(Source records)

* * * * * * *

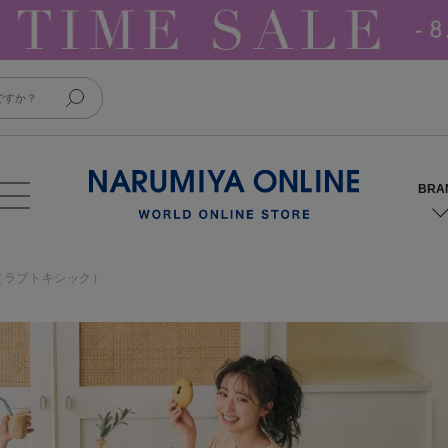
xic（ラブトキシック）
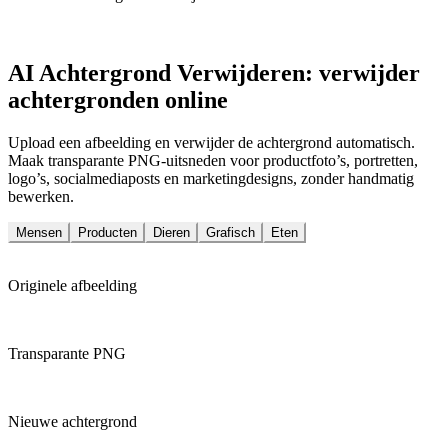
AI Achtergrond Verwijderen: verwijder
achtergronden online
Upload een afbeelding en verwijder de achtergrond automatisch.
Maak transparante PNG-uitsneden voor productfoto’s, portretten,
logo’s, socialmediaposts en marketingdesigns, zonder handmatig
bewerken.
Mensen
Producten
Dieren
Grafisch
Eten
Originele afbeelding
Transparante PNG
Nieuwe achtergrond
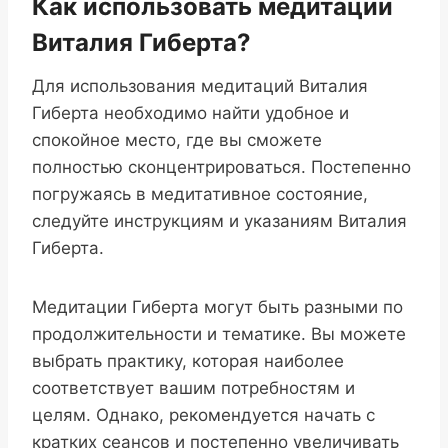
Как использовать медитации
Виталия Гиберта?
Для использования медитаций Виталия
Гиберта необходимо найти удобное и
спокойное место, где вы сможете
полностью сконцентрироваться. Постепенно
погружаясь в медитативное состояние,
следуйте инструкциям и указаниям Виталия
Гиберта.
Медитации Гиберта могут быть разными по
продолжительности и тематике. Вы можете
выбрать практику, которая наиболее
соответствует вашим потребностям и
целям. Однако, рекомендуется начать с
кратких сеансов и постепенно увеличивать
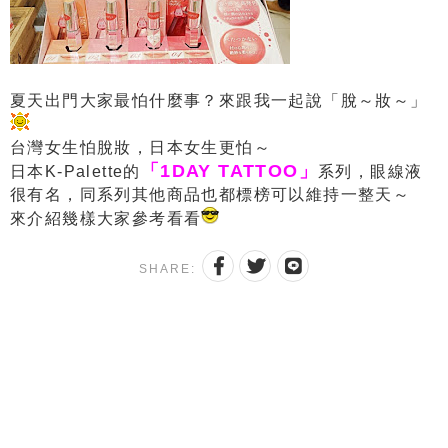
夏天出門大家最怕什麼事？來跟我一起說「脫～妝～」
台灣女生怕脫妝，日本女生更怕～
「1DAY TATTOO」
日本K-Palette的
系列，眼線液
很有名，同系列其他商品也都標榜可以維持一整天～
來介紹幾樣大家參考看看
SHARE:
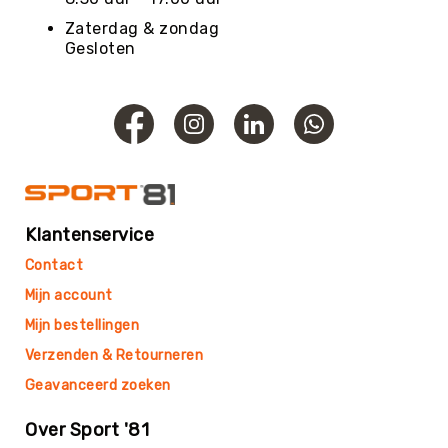
Roundnet
Zaterdag & zondag
Rugby
Gesloten
Scouting/Outdoor
Slacklinen
Skate
Sporten
Speedbadminton
Spikeball
Squash
Klantenservice
Steppen
Contact
Tafeltennis
Mijn account
Tafelvoetbal
Mijn bestellingen
Tchoukbal
Verzenden & Retourneren
Tchouks
Geavanceerd zoeken
Tchoukbal
Ballen
Over Sport '81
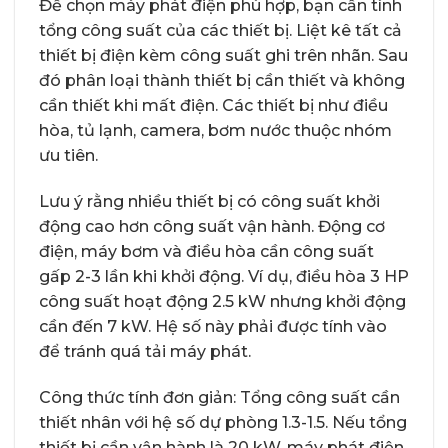
Để chọn máy phát điện phù hợp, bạn cần tính
tổng công suất của các thiết bị. Liệt kê tất cả
thiết bị điện kèm công suất ghi trên nhãn. Sau
đó phân loại thành thiết bị cần thiết và không
cần thiết khi mất điện. Các thiết bị như điều
hòa, tủ lạnh, camera, bơm nước thuộc nhóm
ưu tiên.
Lưu ý rằng nhiều thiết bị có công suất khởi
động cao hơn công suất vận hành. Động cơ
điện, máy bơm và điều hòa cần công suất
gấp 2-3 lần khi khởi động. Ví dụ, điều hòa 3 HP
công suất hoạt động 2.5 kW nhưng khởi động
cần đến 7 kW. Hệ số này phải được tính vào
để tránh quá tải máy phát.
Công thức tính đơn giản: Tổng công suất cần
thiết nhân với hệ số dự phòng 1.3-1.5. Nếu tổng
thiết bị cần vận hành là 20 kW, máy phát điện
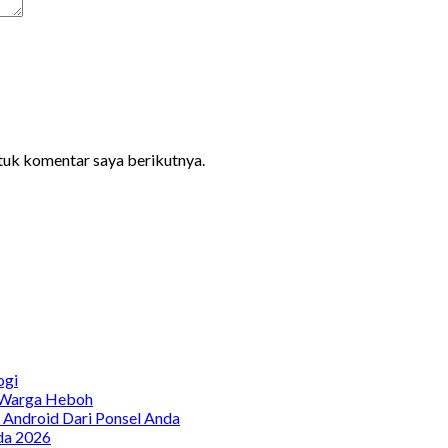
ntuk komentar saya berikutnya.
ogi
, Warga Heboh
a Android Dari Ponsel Anda
da 2026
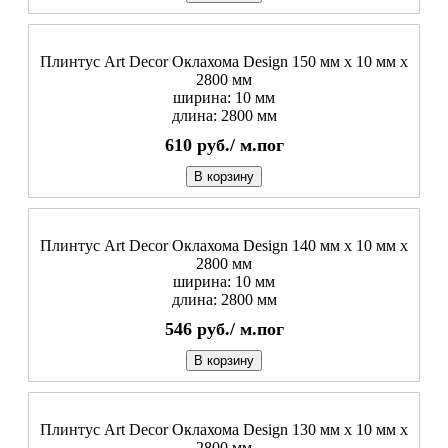
Плинтус Art Decor Оклахома Design 150 мм х 10 мм х
2800 мм
ширина: 10 мм
длина: 2800 мм
610
руб./
м.пог
В корзину
Плинтус Art Decor Оклахома Design 140 мм х 10 мм х
2800 мм
ширина: 10 мм
длина: 2800 мм
546
руб./
м.пог
В корзину
Плинтус Art Decor Оклахома Design 130 мм х 10 мм х
2800 мм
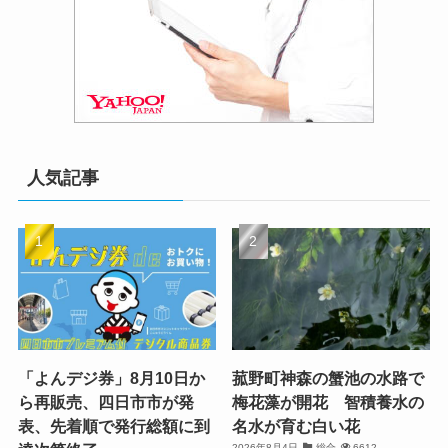
人気記事
「よんデジ券」8月10日か
菰野町神森の蟹池の水路で
ら再販売、四日市市が発
梅花藻が開花 智積養水の
表、先着順で発行総額に到
名水が育む白い花
2026年8月4日
総合
6612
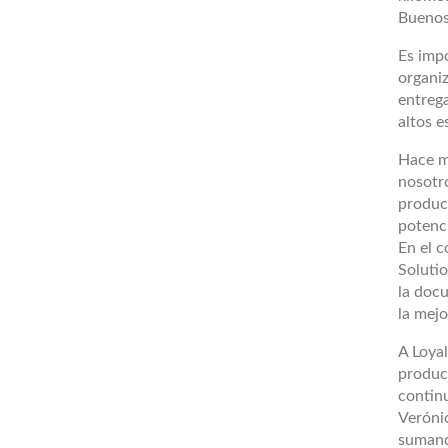
Buenos 
Es imp
organiz
entrega
altos e
Hace m
nosotro
produc
potenci
En el 
Soluti
la doc
la mej
A Loyal
produc
contin
Veróni
sumand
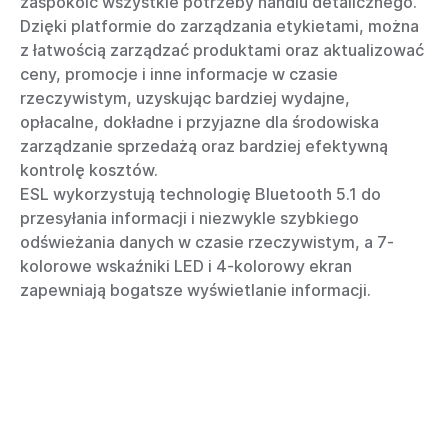
zaspokoić wszystkie potrzeby handlu detalicznego.
Dzięki platformie do zarządzania etykietami, można
z łatwością zarządzać produktami oraz aktualizować
ceny, promocje i inne informacje w czasie
rzeczywistym, uzyskując bardziej wydajne,
opłacalne, dokładne i przyjazne dla środowiska
zarządzanie sprzedażą oraz bardziej efektywną
kontrolę kosztów.
ESL wykorzystują technologię Bluetooth 5.1 do
przesyłania informacji i niezwykle szybkiego
odświeżania danych w czasie rzeczywistym, a 7-
kolorowe wskaźniki LED i 4-kolorowy ekran
zapewniają bogatsze wyświetlanie informacji.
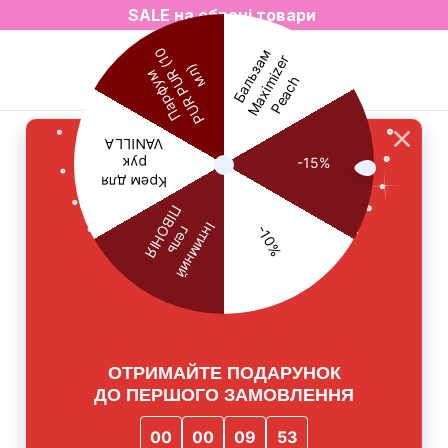
SALE на обрані товари
3=4 на все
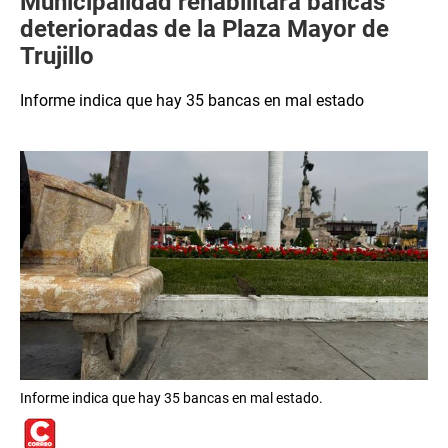
Municipalidad rehabilitará bancas
deterioradas de la Plaza Mayor de
Trujillo
Informe indica que hay 35 bancas en mal estado
Informe indica que hay 35 bancas en mal estado.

* * * * * * *

Job:
Edit everything from the line containing "Để chọn máy phát điện phù hợp, bạn cần tính" down to the line containing "thiết bị cần vận hành là 20 kW, máy phát điện" by replacing "kW" with "kilowatt" and leaving all else unchanged.

Answer to this task:
Để chọn máy phát điện phù hợp, bạn cần tính
tổng công suất của các thiết bị. Liệt kê tất cả
thiết bị điện kèm công suất ghi trên nhãn. Sau
đó phân loại thành thiết bị cần thiết và không
cần thiết khi mất điện. Các thiết bị như điều
hòa, tủ lạnh, camera, bơm nước thuộc nhóm
ưu tiên.
Lưu ý rằng nhiều thiết bị có công suất khởi
động cao hơn công suất vận hành. Động cơ
điện, máy bơm và điều hòa cần công suất
gấp 2-3 lần khi khởi động. Ví dụ, điều hòa 3 HP
công suất hoạt động 2.5 kilowatt nhưng khởi động
cần đến 7 kilowatt. Hệ số này phải được tính vào
để tránh quá tải máy phát.
Công thức tính đơn giản: Tổng công suất cần
thiết nhân với hệ số dự phòng 1.3-1.5. Nếu tổng
thiết bị cần vận hành là 20 kilowatt, máy phát điện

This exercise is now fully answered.